Светлову, в отличие от Бальмонта, много где не удалось побывать. И всё же светловский поэтический мир един, и части его взаимопроницаемы. Далёкое оборачивается знакомым, а близкое – волнующе-таинственным:
В двенадцать у нас запирают ворота,
Я мчал по Фонтанке, смешавшись с толпою,
И всё мне казалось: за поворотом
Усатые тигры прошли к водопою.
Это финальное четверостишие явственно перекликается с первой строфой бальмонтовских «Моих зверей». Светлов тоже грезит среди толпы. Бросается в глаза сходство рифм в чётных строках у обоих поэтов (толпою – стопою, толпою – водопою). А образ тигров, которые прошли незаметно для всех, заставляет вспомнить «бесшумную стопу».

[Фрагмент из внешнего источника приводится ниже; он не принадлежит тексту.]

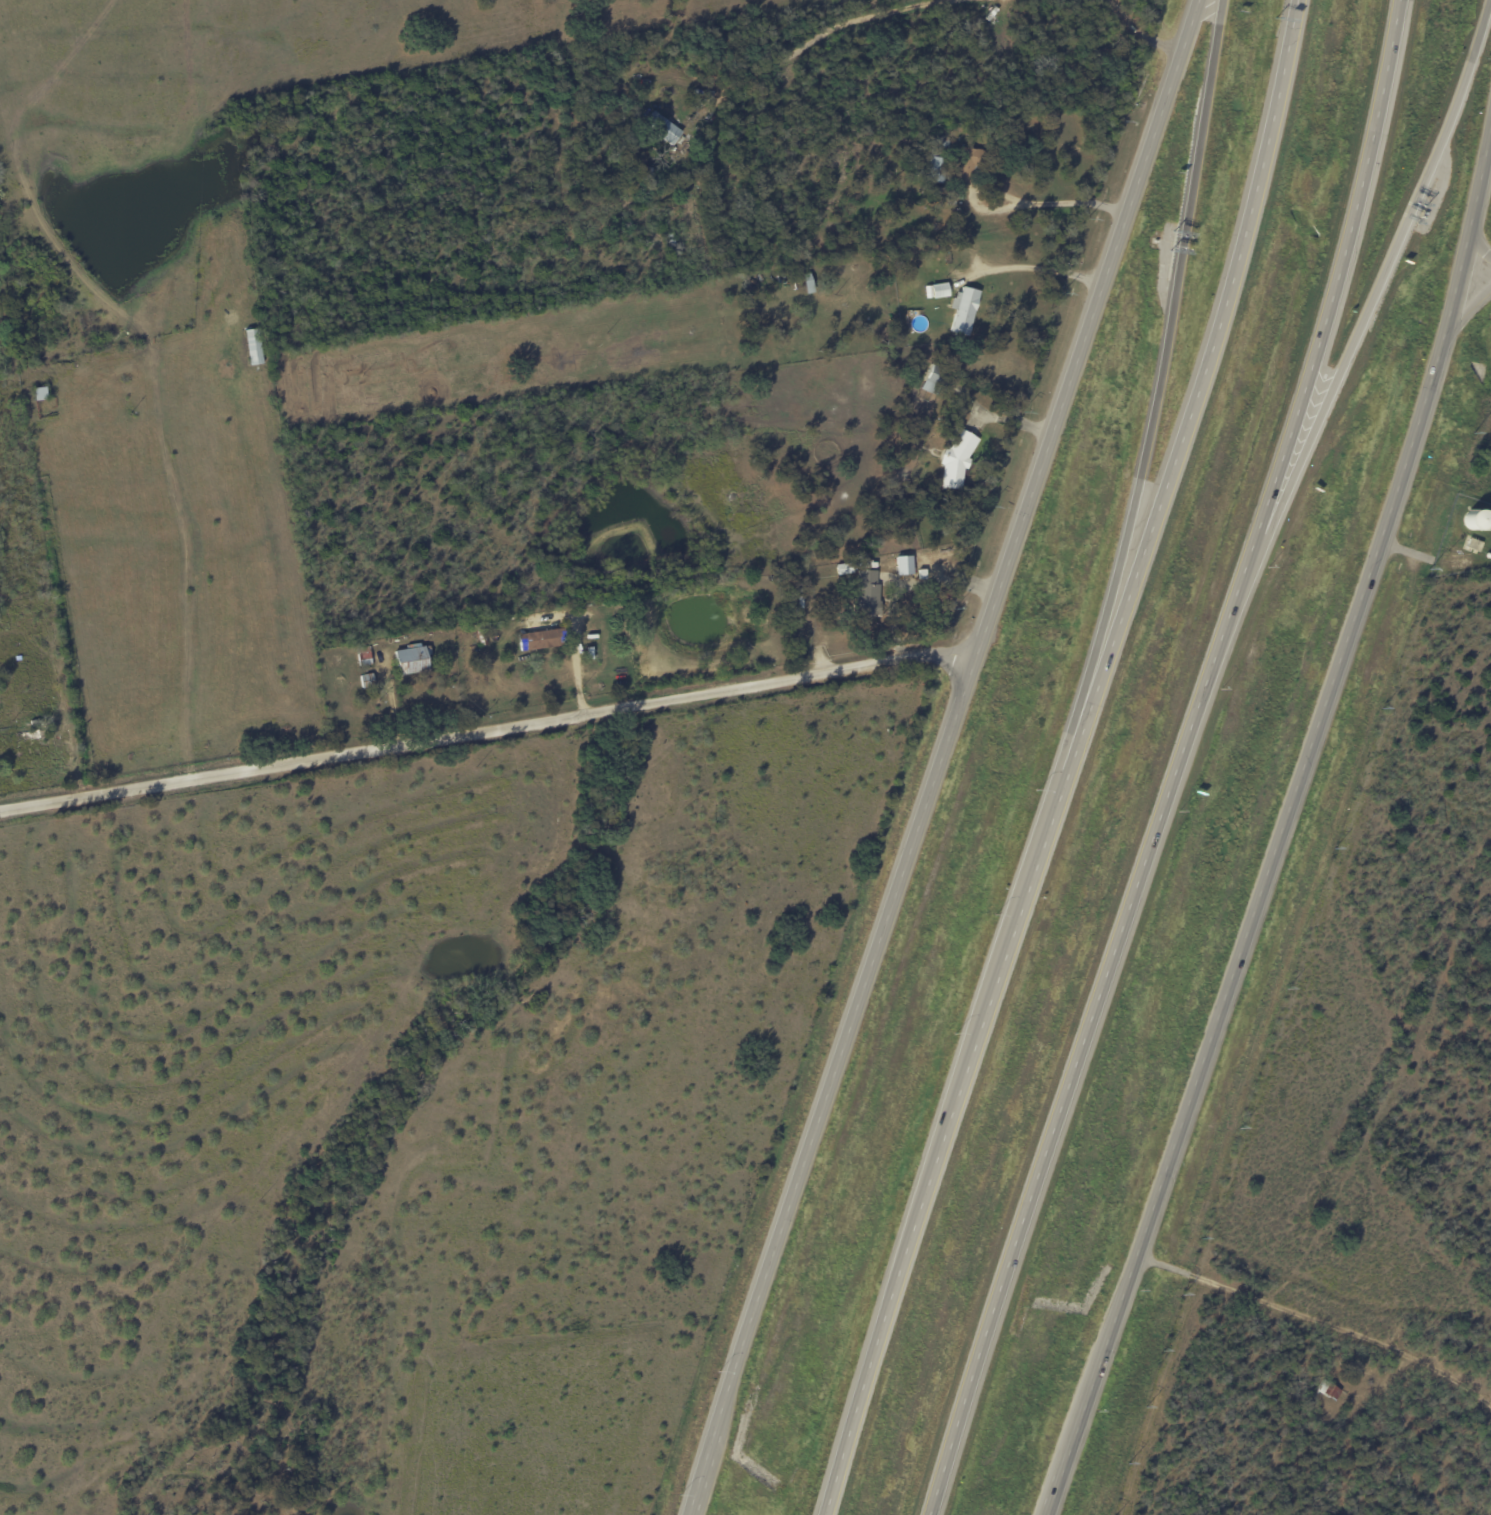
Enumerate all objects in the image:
road: (1137, 34)
road: (815, 40)
building: (661, 127)
building: (968, 165)
building: (933, 169)
road: (1054, 204)
road: (1478, 242)
road: (1028, 268)
road: (1338, 271)
road: (1383, 272)
building: (939, 290)
building: (962, 310)
road: (1461, 320)
building: (252, 346)
road: (1160, 361)
building: (933, 379)
building: (956, 459)
building: (902, 565)
building: (867, 592)
building: (540, 639)
building: (409, 660)
road: (486, 733)
road: (933, 755)
road: (1075, 760)
road: (1285, 838)
road: (1101, 1027)
road: (1320, 1322)
building: (1327, 1390)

Доверительное у нас вроде бы предполагает собеседника из дальних мест – не того ли, с которым сравнивал себя Светлов, раздумывая о своих неслучившихся странствиях? Было бы слишком большой смелостью утверждать, что стихотворение обращено к Бальмонту. Многое в тексте (особенно морские мотивы) могло быть навеяно и поэзией Багрицкого – выходца из портовой Одессы и друга Светлова. И всё-таки связь с Бальмонтом здесь почти бесспорна.

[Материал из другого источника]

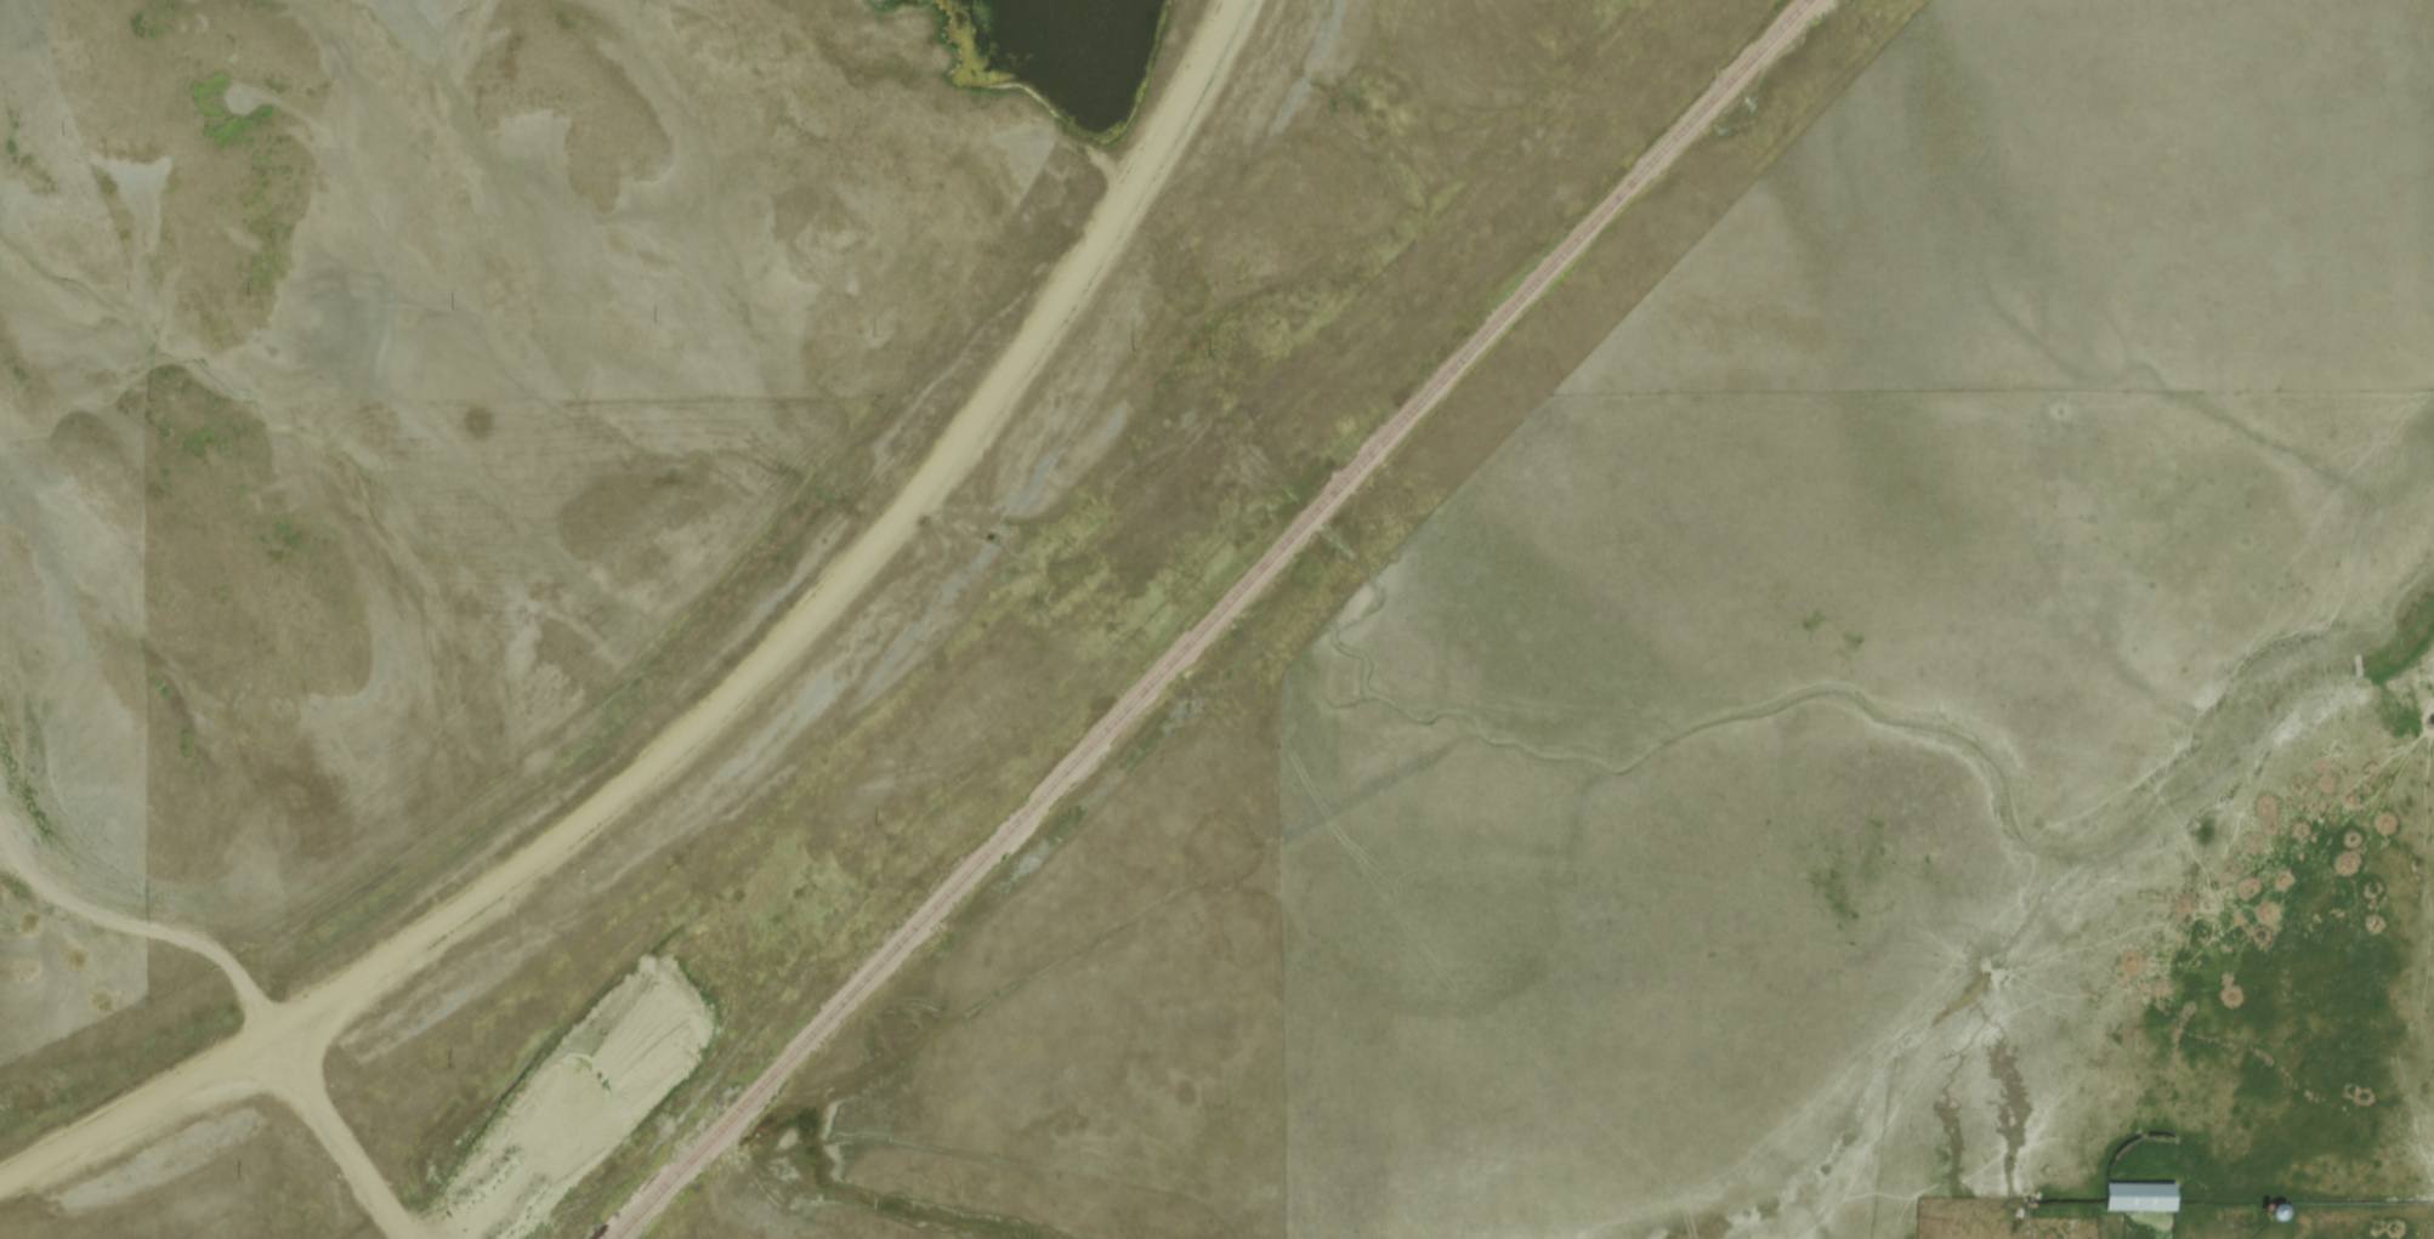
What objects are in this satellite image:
railway: (1206, 620)
road: (718, 699)
road: (336, 1137)
building: (2136, 1195)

Светлову тоже – в новую эпоху – не жилось спокойно «средь наших дней – и плоских, и мещанских». Революция, по его острому ощущению, осталась незавершённой, и ей ещё предстояло охватить весь мир – установить в нём социальную справедливость. Этим предчувствием наполнено стихотворение «Перед боем» (1927). Но люди вокруг безразличны к зреющим сдвигам:
За тонкой стеною
Соседи храпели,
Они не слыхали,
Как ветры скрипели.
Ощущаешь, как угнетает поэта «тяжёлый и серый» рассвет «государственных будней». И вдруг – полной неожиданностью – самая мирная, привлекательная картинка, «перебивающая» весь эмоциональный фон:
Пятнистые кошки
По каменным зданьям
К хвостатым любовникам
Шли на свиданье.
Эти «пятнистые» и «хвостатые» явно сродни «усатым» из стихотворения «Я в жизни ни разу не был в таверне…» И сродни той кошке, что, по слову Бальмонта, «влюбляется внезапно и безумно».

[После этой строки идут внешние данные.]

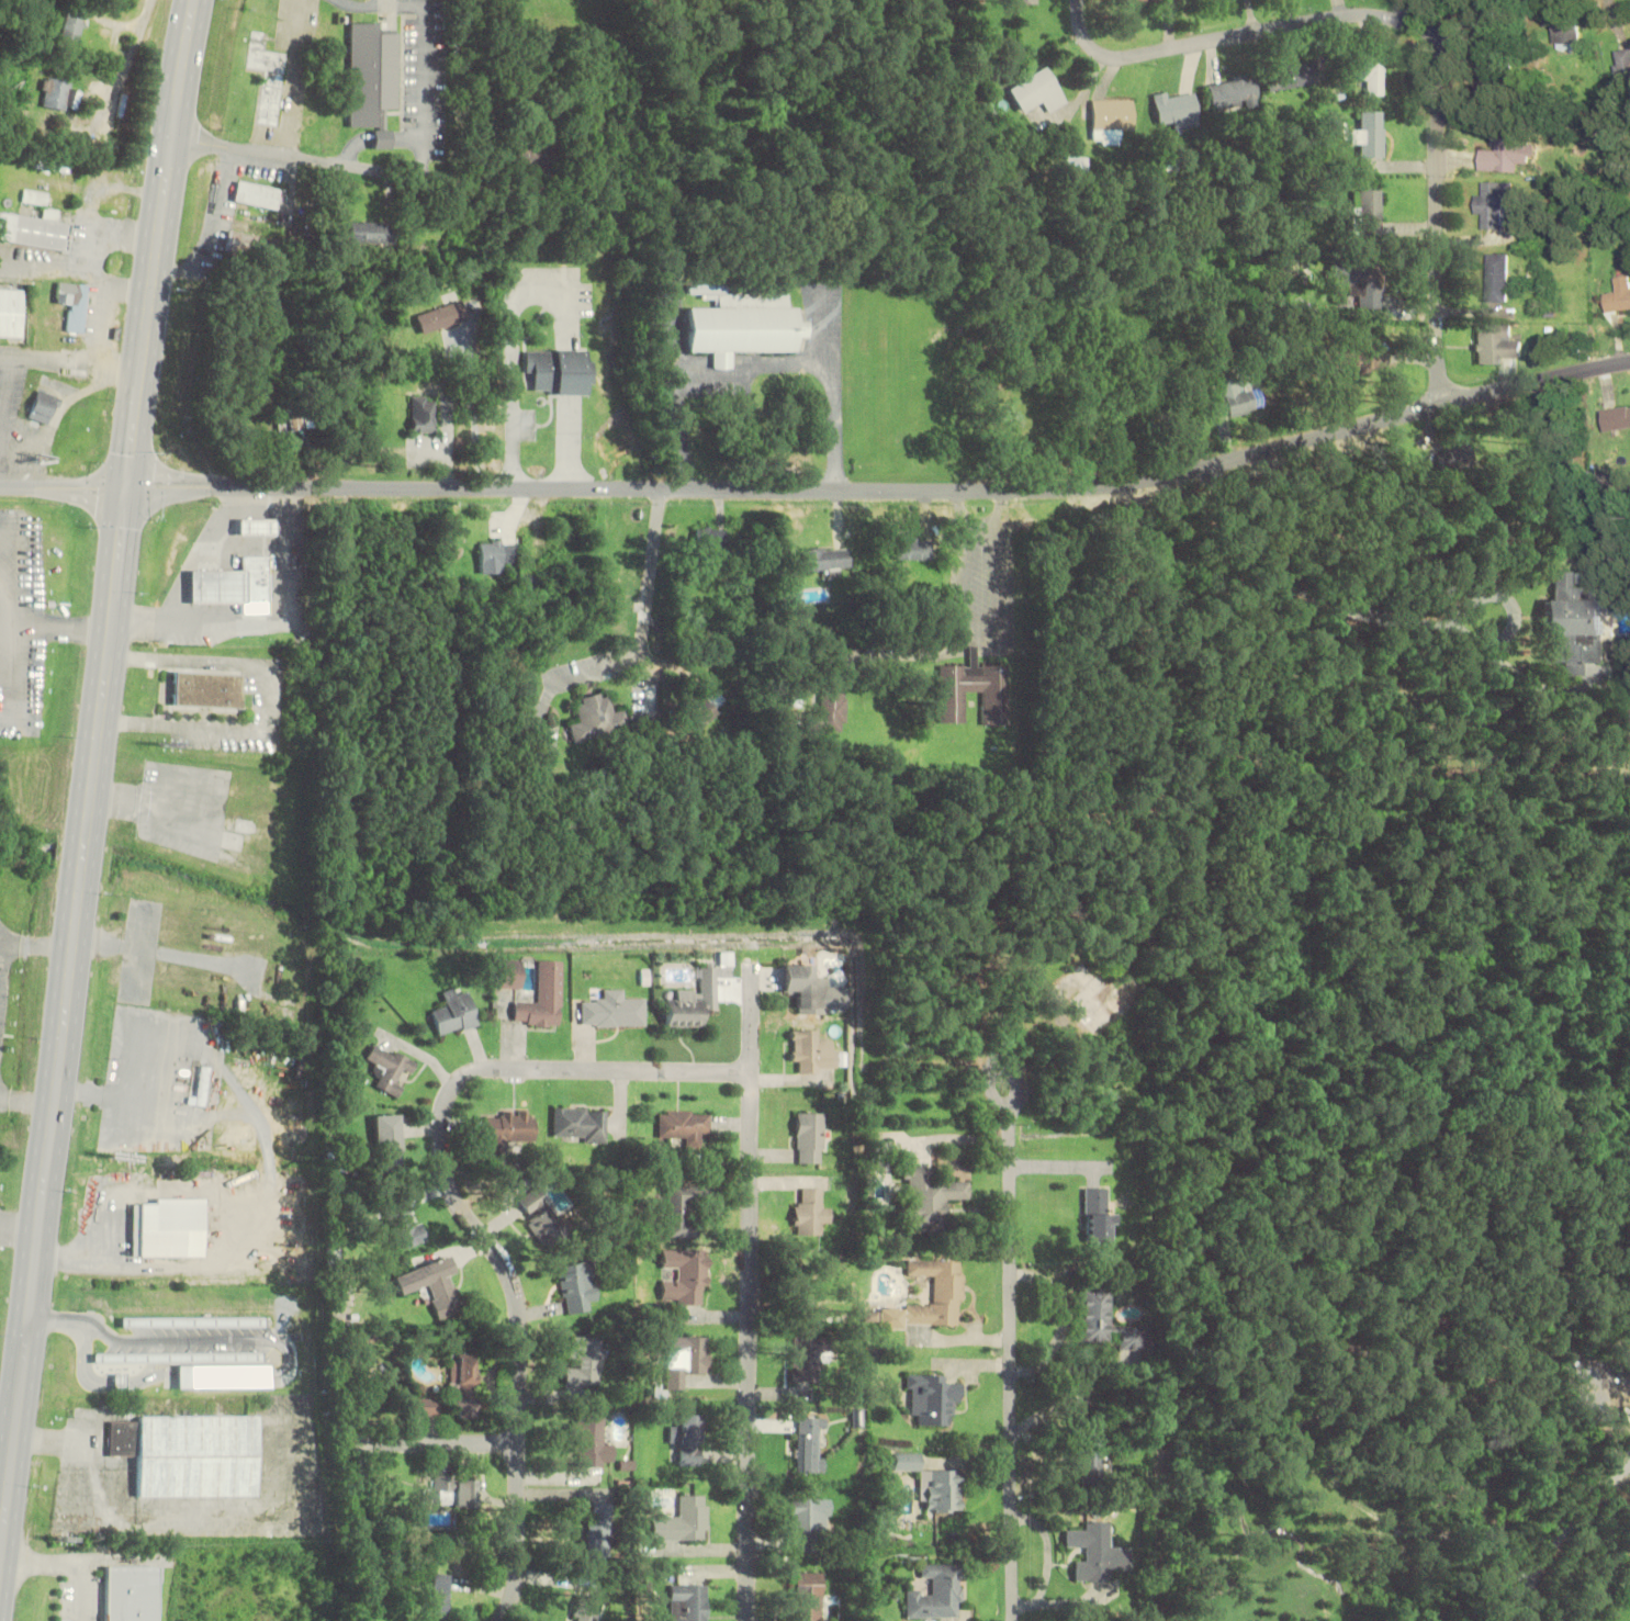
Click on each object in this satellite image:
building: (1151, 0)
building: (1022, 1)
building: (74, 25)
building: (1565, 26)
road: (1243, 35)
building: (1622, 64)
building: (371, 74)
building: (1371, 74)
building: (1291, 76)
building: (1500, 79)
road: (116, 87)
building: (1036, 91)
building: (1234, 93)
building: (58, 94)
building: (1178, 109)
building: (1110, 118)
building: (1370, 134)
building: (383, 139)
building: (1507, 152)
building: (1075, 164)
road: (328, 165)
road: (1436, 186)
building: (257, 195)
building: (37, 198)
building: (1493, 203)
building: (1370, 212)
building: (35, 230)
building: (372, 233)
building: (237, 242)
building: (1497, 277)
building: (1360, 284)
building: (1618, 294)
building: (76, 305)
building: (11, 312)
building: (441, 317)
building: (740, 325)
building: (1496, 344)
building: (1358, 358)
building: (556, 371)
building: (1235, 398)
building: (44, 408)
building: (423, 414)
building: (1616, 418)
building: (307, 434)
building: (1457, 460)
traffic signals: (126, 487)
road: (822, 491)
building: (710, 538)
building: (912, 550)
building: (496, 555)
building: (825, 559)
building: (231, 583)
road: (1308, 588)
building: (1574, 628)
building: (252, 629)
building: (207, 689)
building: (995, 704)
building: (704, 708)
building: (830, 710)
building: (598, 718)
road: (92, 783)
building: (235, 829)
building: (509, 974)
building: (803, 983)
building: (543, 998)
building: (1092, 1001)
building: (693, 1002)
building: (614, 1011)
building: (454, 1013)
building: (813, 1054)
road: (1000, 1060)
building: (391, 1068)
building: (203, 1086)
building: (579, 1123)
building: (684, 1126)
building: (509, 1129)
building: (810, 1137)
building: (389, 1143)
building: (929, 1198)
road: (463, 1210)
building: (684, 1211)
building: (538, 1213)
building: (811, 1213)
building: (1099, 1215)
building: (404, 1224)
building: (169, 1228)
building: (816, 1274)
building: (683, 1277)
building: (434, 1285)
building: (578, 1287)
road: (750, 1293)
building: (937, 1293)
building: (1095, 1316)
building: (193, 1322)
building: (163, 1358)
building: (808, 1358)
building: (685, 1359)
building: (584, 1361)
road: (1012, 1369)
building: (223, 1377)
building: (117, 1382)
building: (463, 1385)
building: (932, 1398)
building: (424, 1407)
building: (123, 1438)
building: (690, 1439)
road: (436, 1442)
building: (591, 1443)
building: (810, 1444)
building: (1089, 1451)
building: (196, 1455)
building: (932, 1483)
building: (458, 1492)
building: (684, 1520)
building: (806, 1525)
building: (600, 1533)
building: (1097, 1553)
building: (131, 1593)
building: (935, 1593)
building: (435, 1594)
building: (807, 1596)
building: (689, 1602)
building: (586, 1608)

У кошек – своя жизнь, свободная. Далёкая от зашоренности «государственного жителя» (скоро, в 1929 г., появится рассказ Платонова с таким названием). Прикосновение к их жизни помогает дистанцироваться от столь важных, казалось бы, человеческих забот. Свобода, выплёскивающаяся за грань известного, привлекала к кошкам и их сородичам таких разных поэтов, как Бальмонт и Светлов.